Still, the question of a motive is one that may resolve itself in time. The idea of transhumanity achieved through recombinant DNA is no more than a speculation; far more so is the notion of transhumans becoming starfarers in order to escape persecution. After all, recombinant DNA today is no more than the latest technique in the human quest for knowledge. In the early 1800s the latest technique was electricity, which Galvani had used to cause frogs’ legs to twitch. This was the discovery that inspired Mary Wollestonecraft Shelley to conceive the legend of a new form of human invented by her fictional medical student, Dr. Frankenstein. To write of transhumanity fleeing to stellar space may be simply a fable, a suggestion of the character of a world that could send ships to the stars.

In the end, we can only say this: If space colonization goes forward, in time people will have both the ability and the means to seek the stars. We have been in such situations before, and we have seldom disdained to take advantage of the new opportunities. It has lately been fashionable to say that all we need is on Earth, that there is no reason save mere vainglory to venture into space. The whole of
this book argues against this. In the future it may be said that all we need will be in the Solar System, that there will be no reason to seek the stars. Perhaps that view will in time also pass away, even if for reasons that today are obscure.

We do know that if humanity persists and endures, in time we will come face to face with the evolution of our sun. In a few billion years its slow brightening will speed up as it swells into a red giant. Earth then will be uninhabitable, as will the inner regions of the Solar System. Yet there will be other and more clement stars to which our descendants may wish to migrate. Certainly, a society that has developed space flight and space colonization will have the advantage of never thereafter having to stand hostage to fortune.

There still is the question posed in the last two chapters: Are we alone? The answer is there to be found. It exists somewhere out among the stars, and it will be our spacefaring descendants who will learn it.

Descendants of space colonists, heirs to a world deeply influenced by these colonizations, will be touched and shaped by their milieu. It is that milieu, what the poet Diane Ackerman has called the cosmic overwhelm, which even today looms as one that will increasingly occupy our attentions in the decades, the centuries ahead. It will give terror and delight, loneliness and fond companionship, reverence and awe. It will be a challenge to face, a source of hope and wonder, a highway, a sea—yes, and a place of death.

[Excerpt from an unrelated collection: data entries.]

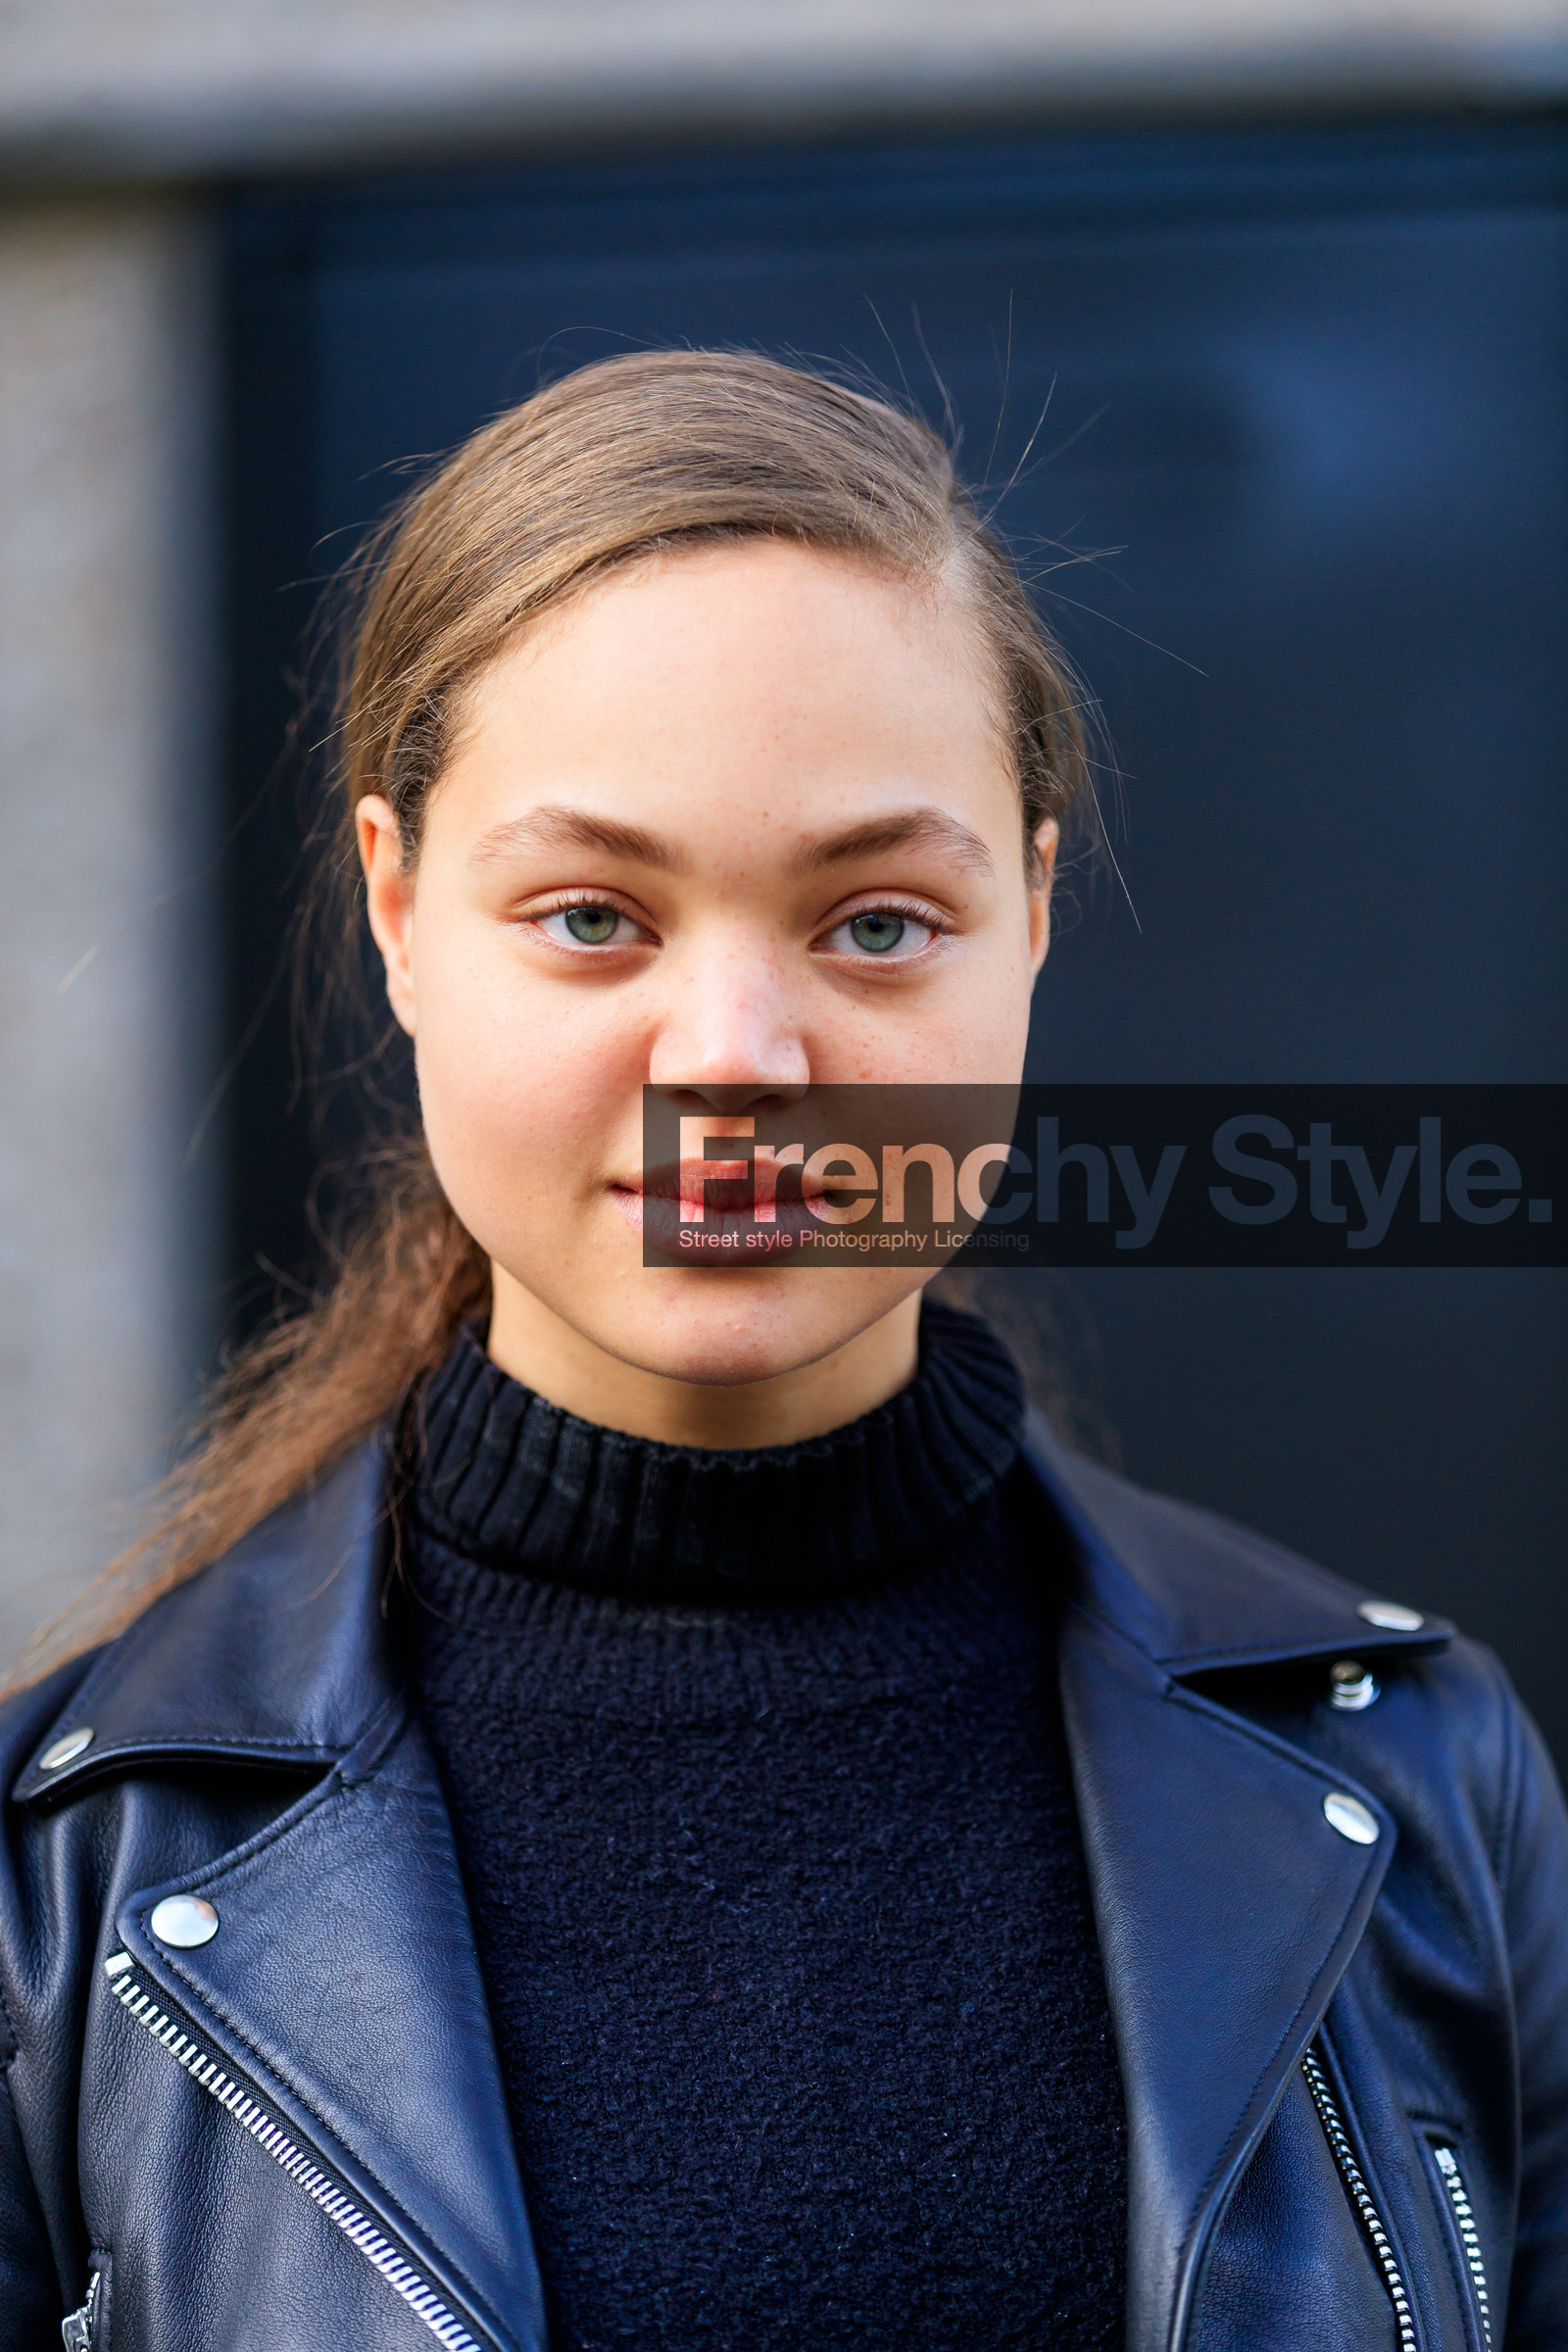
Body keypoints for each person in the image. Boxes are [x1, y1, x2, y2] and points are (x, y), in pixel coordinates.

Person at [0, 351, 1563, 2352]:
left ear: (1032, 917)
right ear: (397, 909)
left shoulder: (1412, 1776)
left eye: (878, 924)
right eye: (588, 916)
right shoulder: (71, 1884)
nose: (735, 1059)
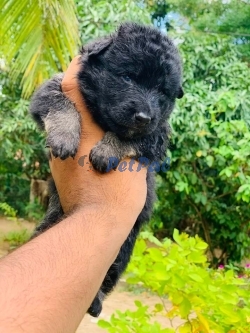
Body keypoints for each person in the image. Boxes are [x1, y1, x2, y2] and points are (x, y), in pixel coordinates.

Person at [0, 57, 147, 333]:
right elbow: (49, 96)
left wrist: (118, 145)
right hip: (70, 194)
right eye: (127, 79)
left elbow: (154, 143)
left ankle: (100, 287)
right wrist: (62, 123)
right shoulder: (79, 80)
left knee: (125, 239)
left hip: (125, 203)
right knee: (52, 225)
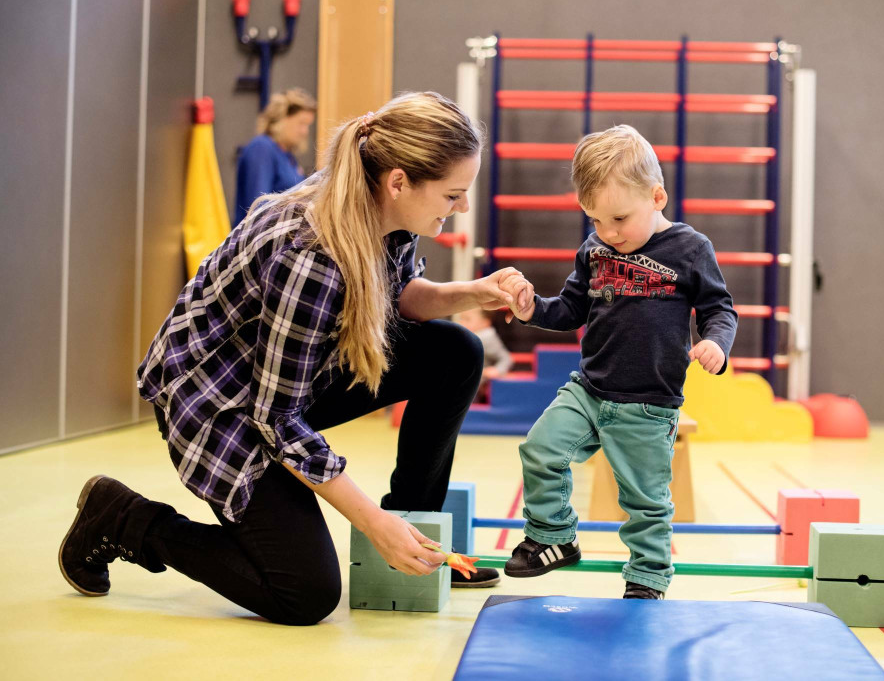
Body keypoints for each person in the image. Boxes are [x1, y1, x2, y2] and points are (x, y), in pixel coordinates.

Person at [58, 92, 532, 625]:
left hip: (291, 377)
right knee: (304, 593)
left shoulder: (381, 209)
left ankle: (412, 537)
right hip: (223, 405)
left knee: (456, 350)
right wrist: (373, 524)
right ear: (399, 182)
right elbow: (274, 418)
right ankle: (123, 518)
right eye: (453, 194)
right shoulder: (312, 255)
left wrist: (472, 293)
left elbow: (394, 295)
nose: (462, 207)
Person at [500, 125, 738, 600]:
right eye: (595, 221)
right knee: (540, 450)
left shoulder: (691, 249)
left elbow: (720, 310)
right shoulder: (595, 250)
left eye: (619, 219)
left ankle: (648, 576)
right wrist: (531, 309)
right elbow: (569, 310)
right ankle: (553, 537)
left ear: (657, 197)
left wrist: (716, 342)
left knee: (645, 501)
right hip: (588, 390)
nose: (607, 233)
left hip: (649, 404)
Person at [233, 88, 316, 226]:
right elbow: (258, 207)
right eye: (301, 123)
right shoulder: (261, 148)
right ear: (282, 119)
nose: (305, 132)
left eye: (308, 125)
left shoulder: (288, 156)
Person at [455, 308, 513, 402]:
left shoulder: (486, 337)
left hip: (472, 388)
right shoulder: (468, 335)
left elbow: (506, 358)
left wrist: (497, 370)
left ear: (485, 323)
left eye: (467, 319)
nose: (462, 323)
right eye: (461, 319)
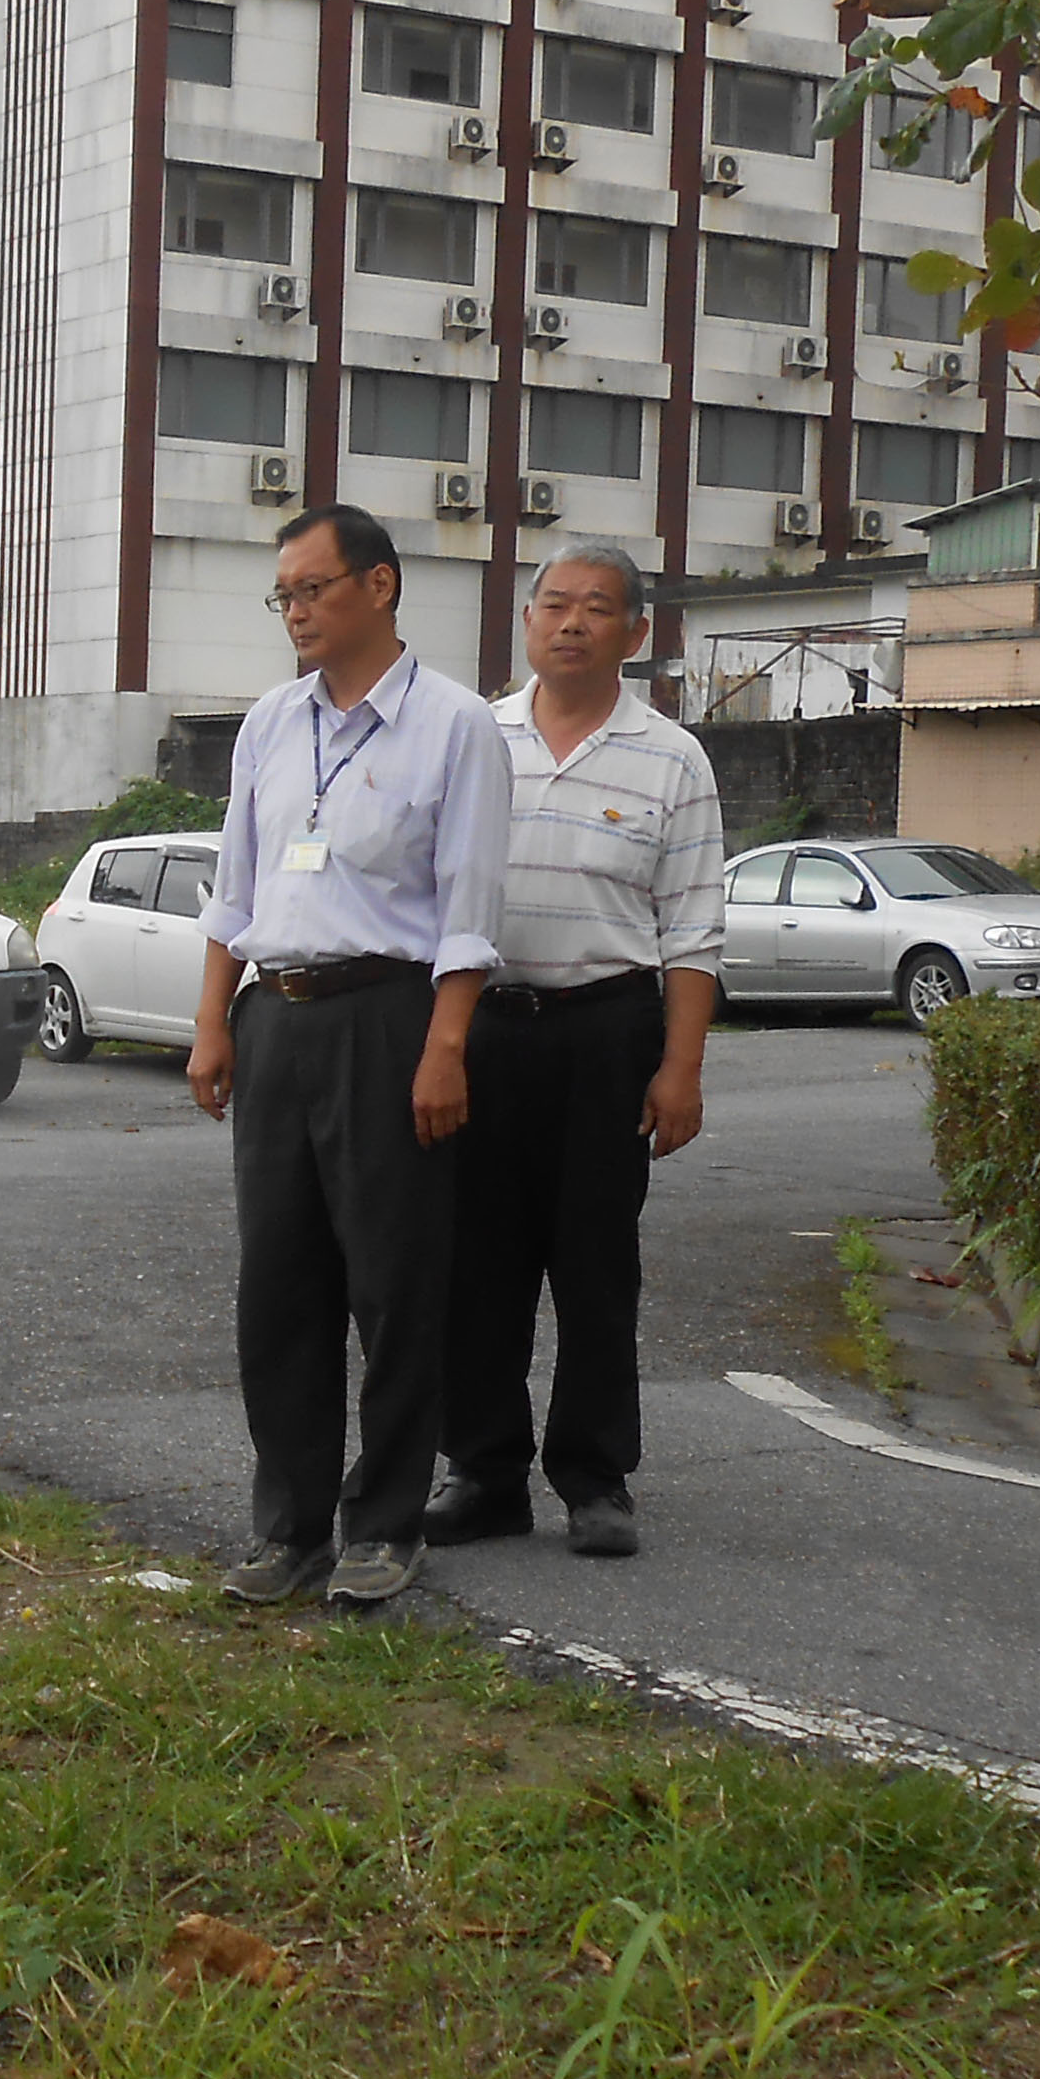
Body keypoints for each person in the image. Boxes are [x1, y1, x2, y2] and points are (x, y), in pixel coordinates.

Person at [190, 503, 513, 1611]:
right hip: (275, 1017)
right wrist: (213, 1020)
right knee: (277, 1287)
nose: (295, 611)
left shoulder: (456, 727)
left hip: (391, 1019)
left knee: (394, 1283)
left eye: (312, 589)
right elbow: (233, 889)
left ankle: (383, 1522)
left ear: (378, 587)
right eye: (282, 594)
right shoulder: (271, 724)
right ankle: (285, 1526)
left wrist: (445, 1047)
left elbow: (469, 909)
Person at [424, 542, 723, 1562]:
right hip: (485, 1026)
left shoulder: (673, 757)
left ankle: (596, 1479)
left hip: (607, 1030)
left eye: (597, 608)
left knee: (597, 1264)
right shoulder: (473, 738)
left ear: (636, 633)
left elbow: (692, 931)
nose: (572, 623)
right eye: (554, 604)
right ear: (526, 620)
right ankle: (484, 1473)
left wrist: (679, 1068)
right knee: (476, 1264)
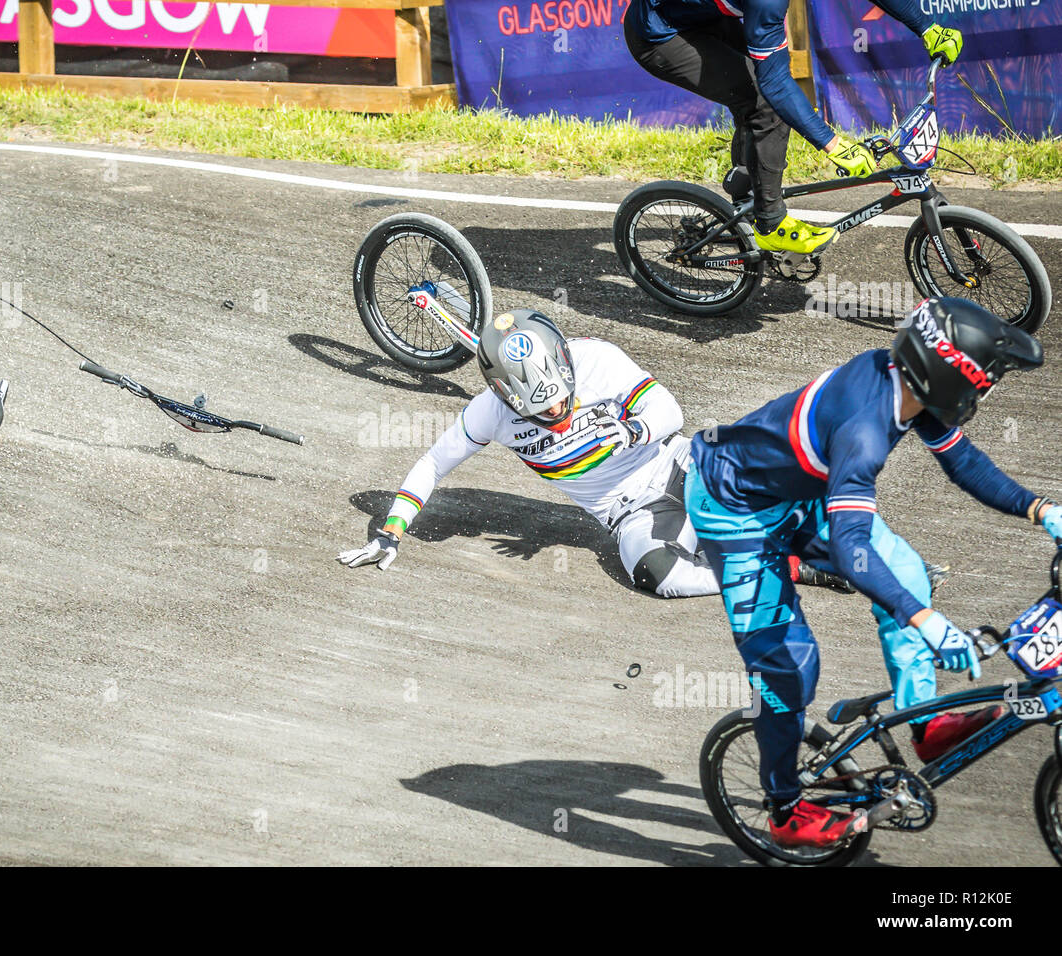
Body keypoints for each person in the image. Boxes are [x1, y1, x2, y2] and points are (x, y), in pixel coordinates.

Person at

There are people of islands and seacoasts, of rocky peninsulas where the surf murmers at night amid the salt spray. Their lives, their beliefs, their work all have entered our common heritage. The sea has governed and shaped their ways, fashioned their histories as surely as it has cut the ocean cliffs beside which they fish. Their thoughts and experiences have become part of our culture, and we are the richer for it.

So it will be with that vaster sea, that overwhelm, and with those who will build their homes afar, live their lives in the void. It will be thus with those adventurous ones, those creators of new things, those people of the future, who will venture toward distant suns.